Securing HTML vs securing HTTP
Jens Alfke
jens at mooseyard.com
Mon Jan 23 19:48:43 UTC 2006
On 23 Jan '06, at 10:52 AM, Brad Fitzpatrick wrote:
> Likewise, the Perl implementation ignores everything past the </head>.
How does it find the end of the head element? Is it using a full HTML
parser? If not, is it smart enough recognize </HEAD> or </ HEAD> or
any other accepted syntax?
There's also the issue of CDATA in the page title:
<html>
<head>
<title><![CDATA[GullibleWiki -- Muahaha rel="openid.server"

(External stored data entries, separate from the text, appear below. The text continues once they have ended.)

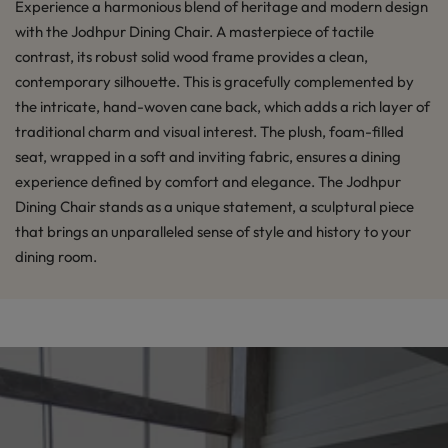
Experience a harmonious blend of heritage and modern design
with the Jodhpur Dining Chair. A masterpiece of tactile
contrast, its robust solid wood frame provides a clean,
contemporary silhouette. This is gracefully complemented by
the intricate, hand-woven cane back, which adds a rich layer of
traditional charm and visual interest. The plush, foam-filled
seat, wrapped in a soft and inviting fabric, ensures a dining
experience defined by comfort and elegance. The Jodhpur
Dining Chair stands as a unique statement, a sculptural piece
that brings an unparalleled sense of style and history to your
dining room.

href="http://evil.net/openid/">]]>
</title>
</head>
In this case the attacker used a wiki-like app to create a page whose
title contains an OpenID link. An OpenID client that didn't
understand CDATA would think this page represented a valid identity.
It might be good to have a test suite of pages like my examples that
try to fool the link detector.
> Presumably blog/CMS software is safer with its global template than
> the stuff inside the body.
Yes, in that the admin has to install a plugin or theme to alter it.
Of course, people tend to be pretty cavalier about installing themes
— they're thinking more about aesthetics than security. In the case
of Drupal, themes unfortunately get to generate all of the HTML
including the <head>. Not sure about other CMS/blog engines.